Dataset entries
===============

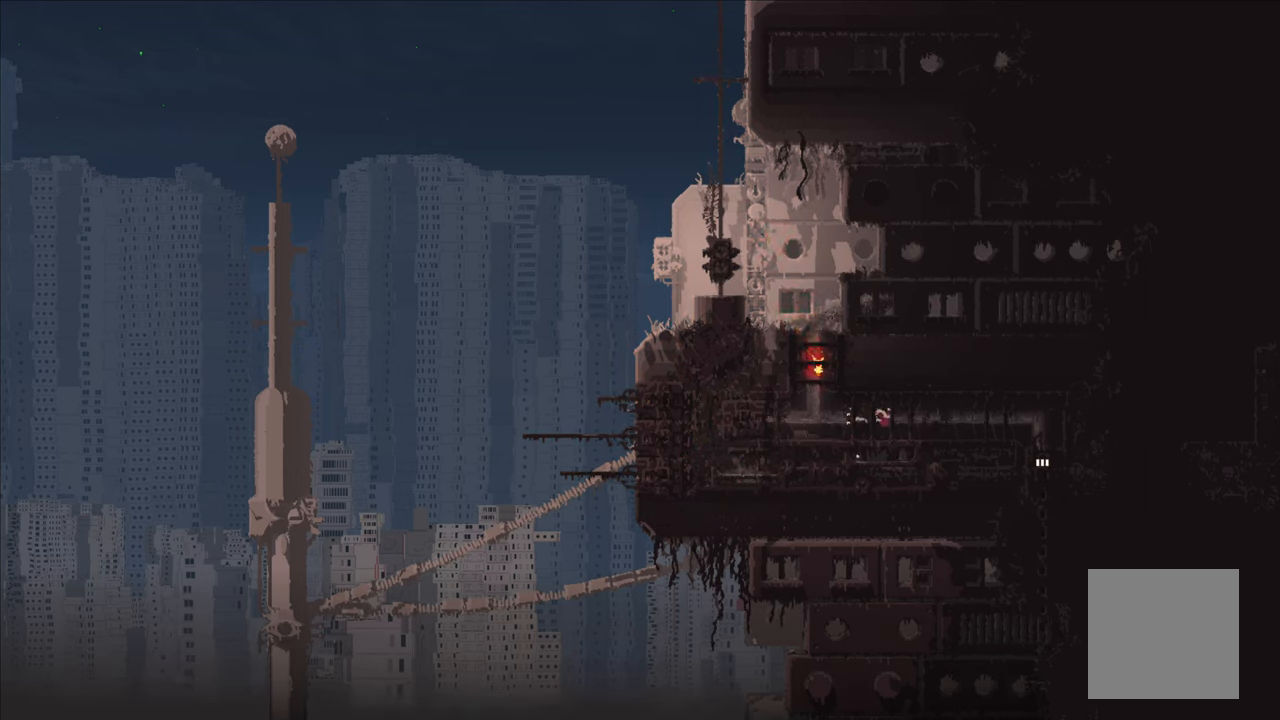
{"buttons": [], "left_stick": "right", "right_stick": "center", "events": [[67, "A", "up"]]}
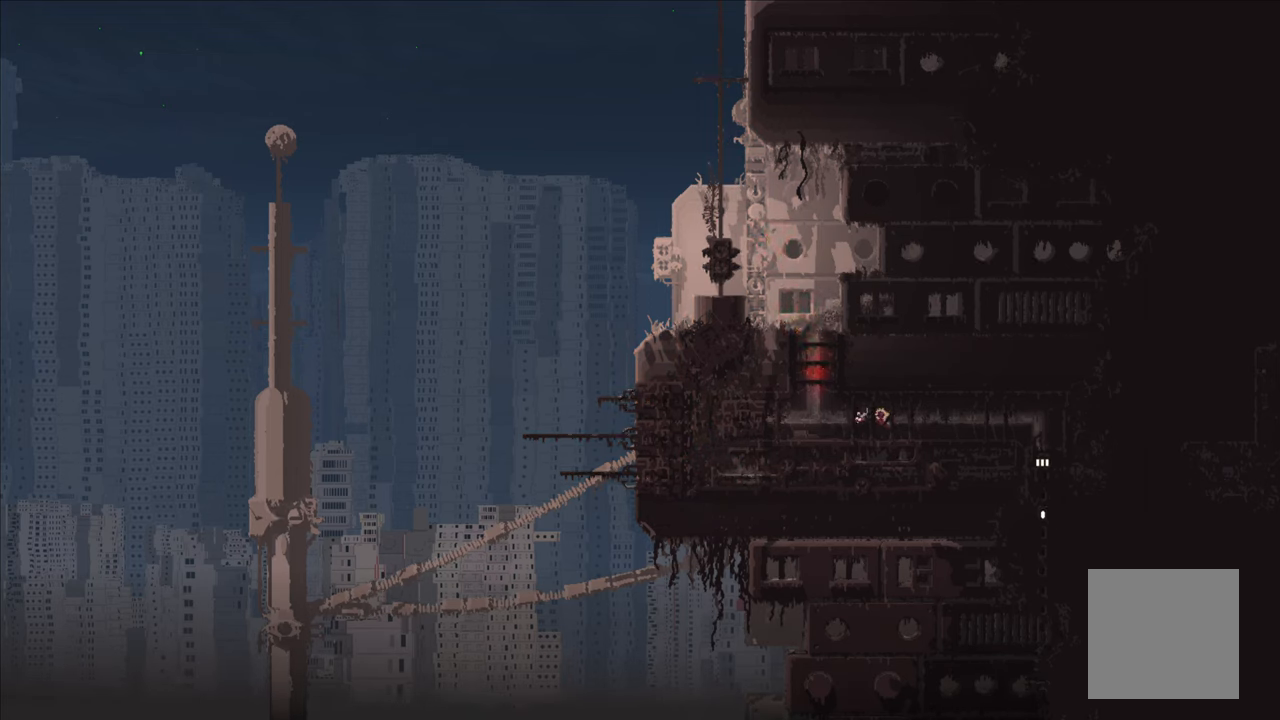
{"buttons": [], "left_stick": "right", "right_stick": "center", "events": []}
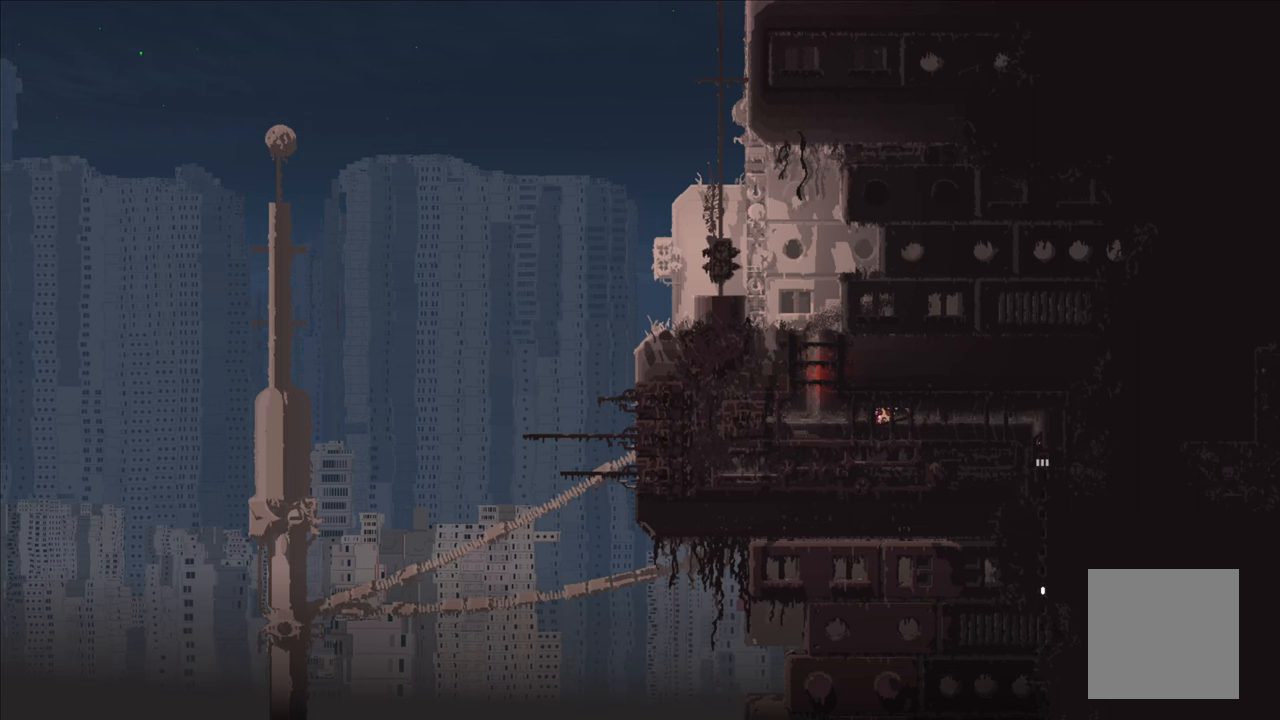
{"buttons": [], "left_stick": "right", "right_stick": "center", "events": []}
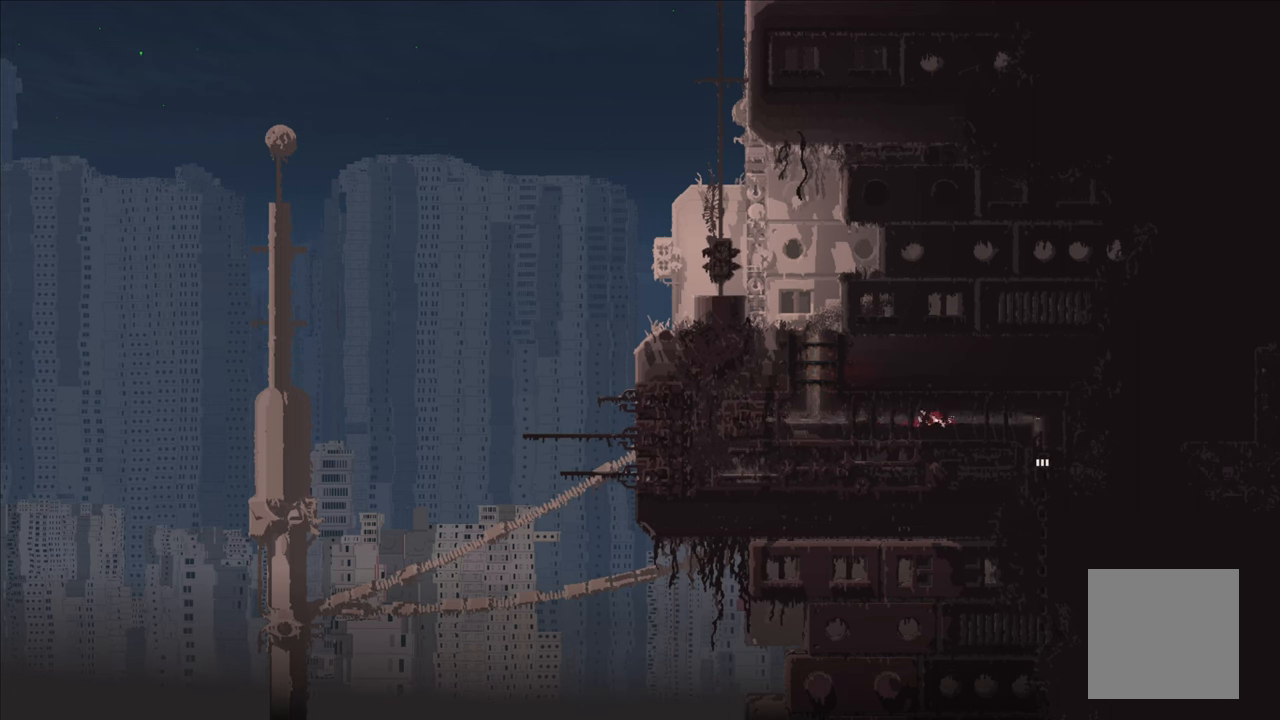
{"buttons": [], "left_stick": "right", "right_stick": "center", "events": []}
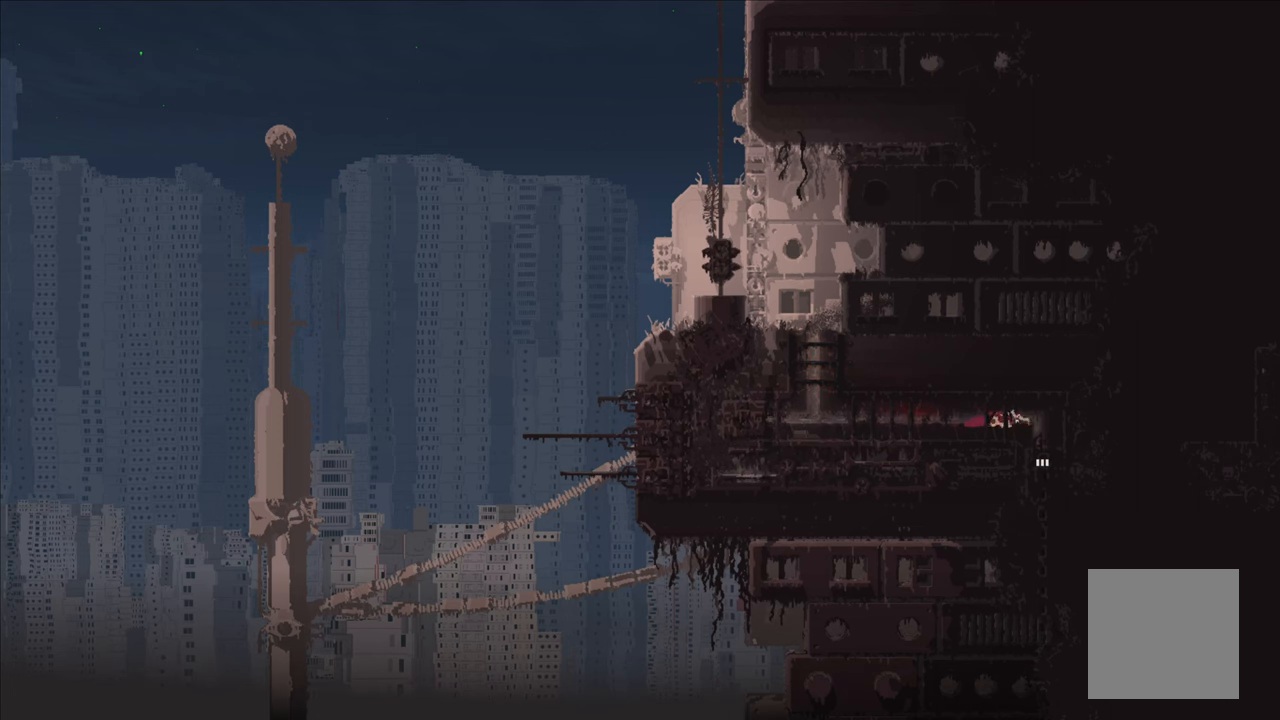
{"buttons": [], "left_stick": "down", "right_stick": "center", "events": [[250, "left_stick", "down-right"], [450, "left_stick", "down"]]}
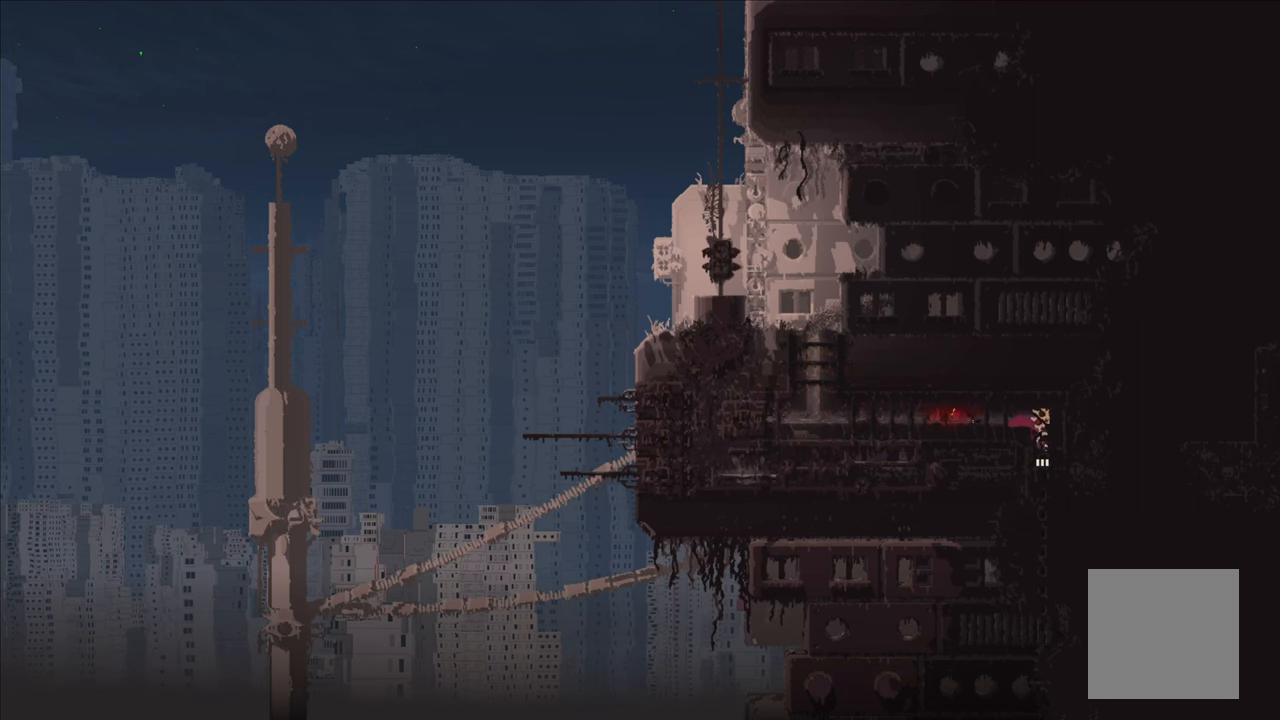
{"buttons": [], "left_stick": "down", "right_stick": "center", "events": []}
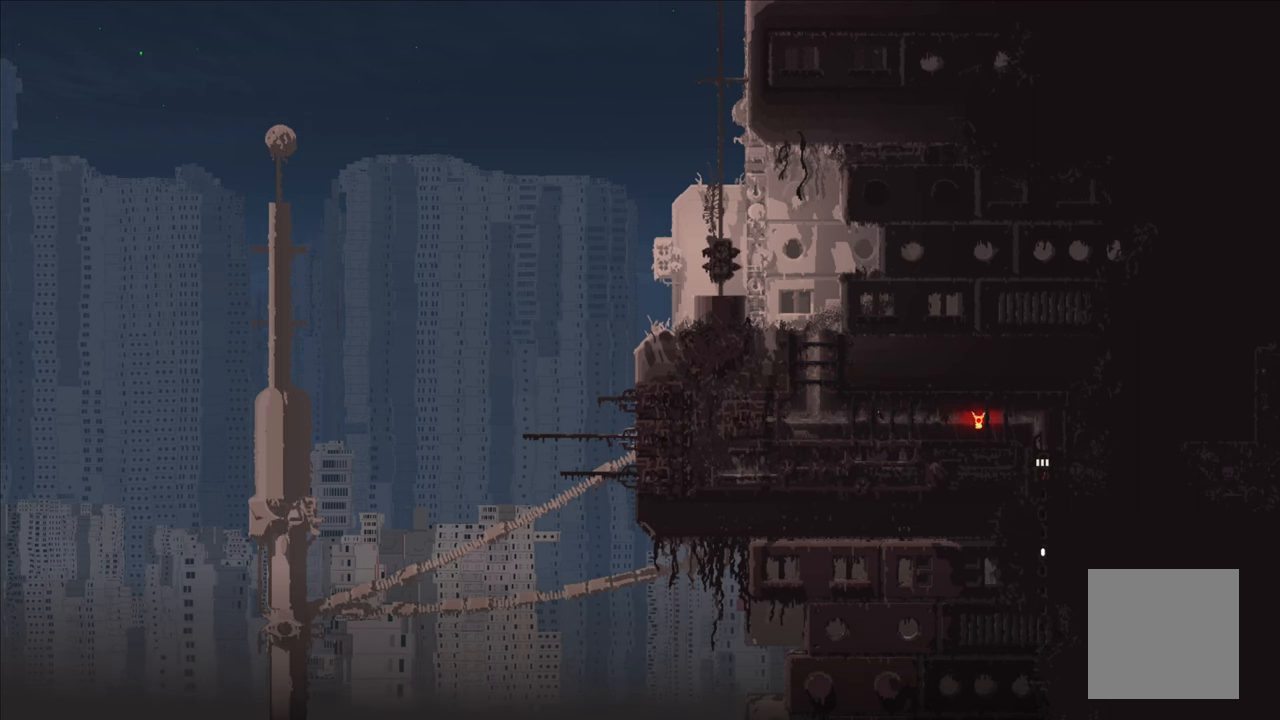
{"buttons": [], "left_stick": "center", "right_stick": "center", "events": [[183, "left_stick", "center"]]}
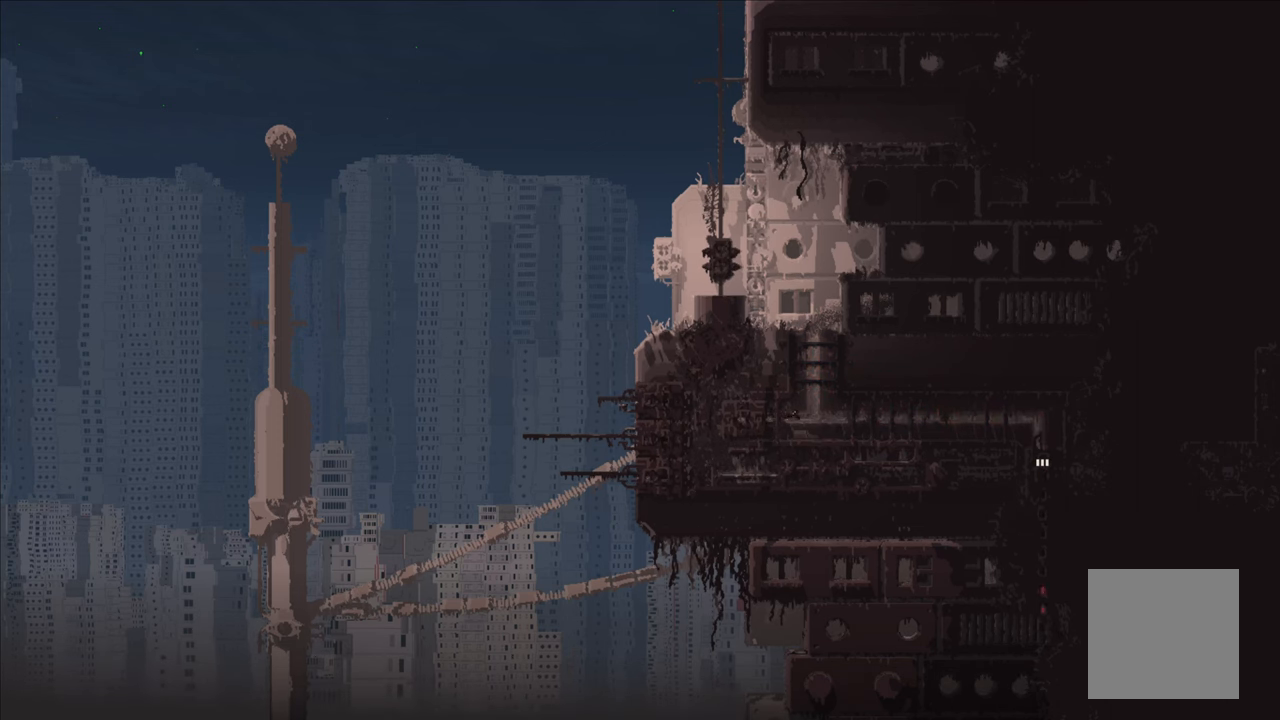
{"buttons": [], "left_stick": "center", "right_stick": "center", "events": []}
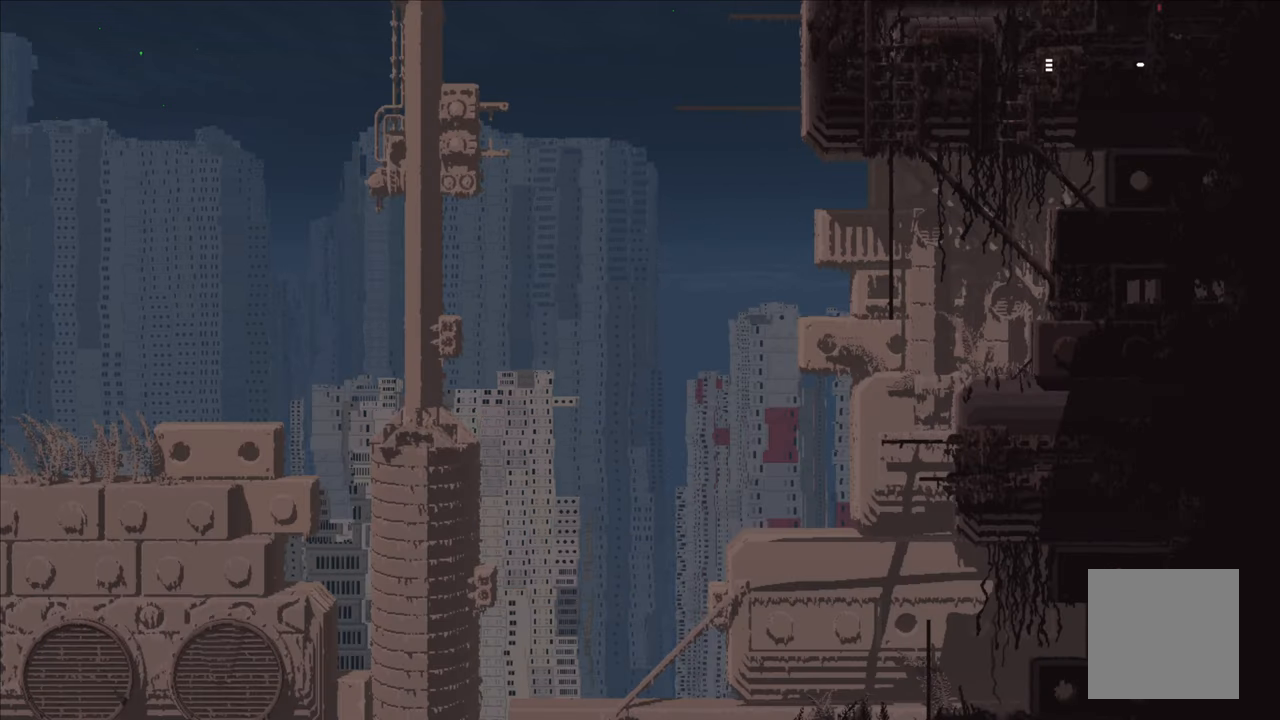
{"buttons": [], "left_stick": "center", "right_stick": "center", "events": []}
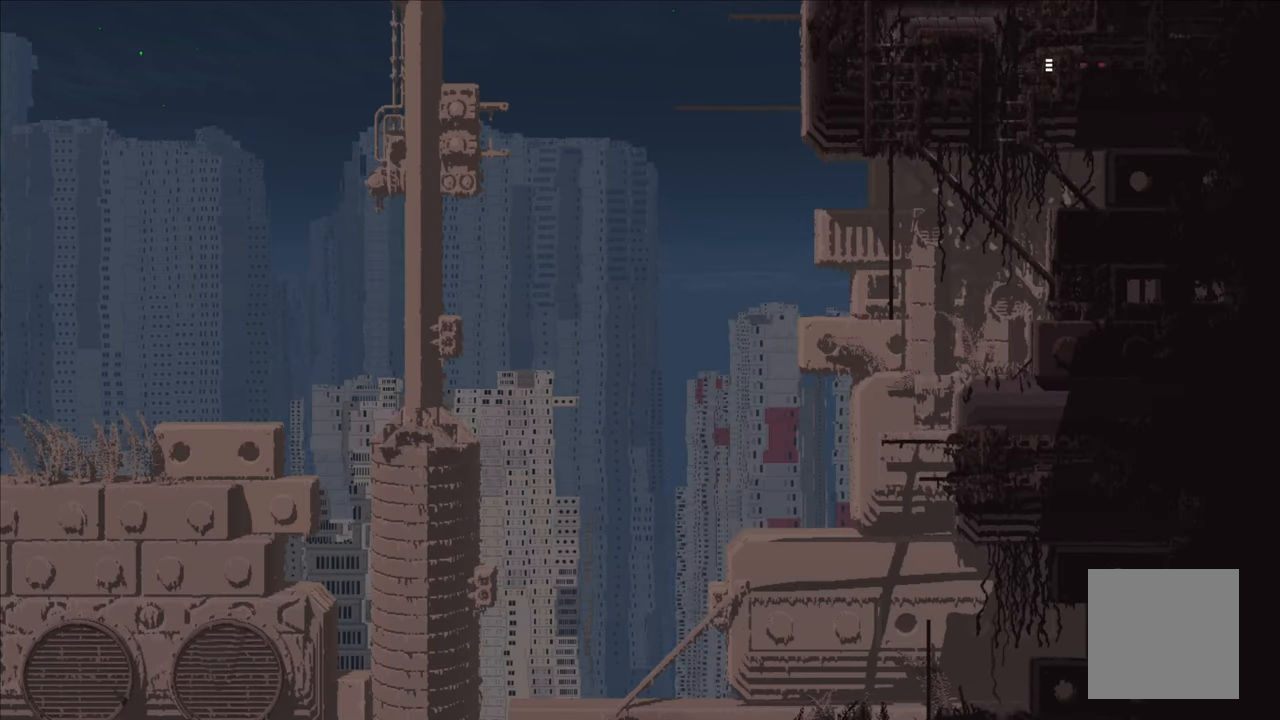
{"buttons": [], "left_stick": "down", "right_stick": "center", "events": [[33, "left_stick", "left"], [450, "left_stick", "down"]]}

===============

• **What to produce**:
Once the lines containing "down" in the data above are counted, give the total by itself.

• **Response**:
3